**** Input material ****
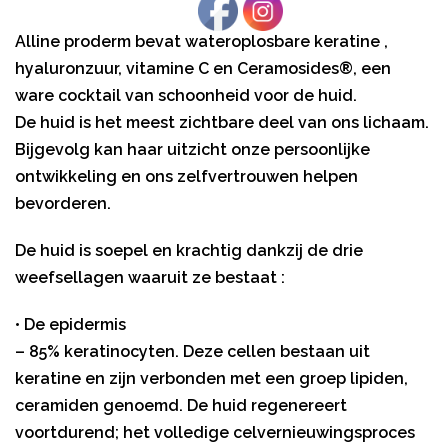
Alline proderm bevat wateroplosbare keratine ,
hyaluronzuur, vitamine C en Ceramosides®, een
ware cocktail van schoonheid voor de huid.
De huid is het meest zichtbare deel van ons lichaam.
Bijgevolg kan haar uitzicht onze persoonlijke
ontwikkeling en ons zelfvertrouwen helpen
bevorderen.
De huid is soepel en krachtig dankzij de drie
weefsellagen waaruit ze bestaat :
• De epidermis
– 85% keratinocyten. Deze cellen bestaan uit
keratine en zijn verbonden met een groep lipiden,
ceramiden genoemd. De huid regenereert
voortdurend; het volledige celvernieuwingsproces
****
From the first line to the last, restate the entries exactly, without pictures.

**Written solution**
Alline proderm bevat wateroplosbare keratine ,
hyaluronzuur, vitamine C en Ceramosides®, een
ware cocktail van schoonheid voor de huid.
De huid is het meest zichtbare deel van ons lichaam.
Bijgevolg kan haar uitzicht onze persoonlijke
ontwikkeling en ons zelfvertrouwen helpen
bevorderen.
De huid is soepel en krachtig dankzij de drie
weefsellagen waaruit ze bestaat :
• De epidermis
– 85% keratinocyten. Deze cellen bestaan uit
keratine en zijn verbonden met een groep lipiden,
ceramiden genoemd. De huid regenereert
voortdurend; het volledige celvernieuwingsproces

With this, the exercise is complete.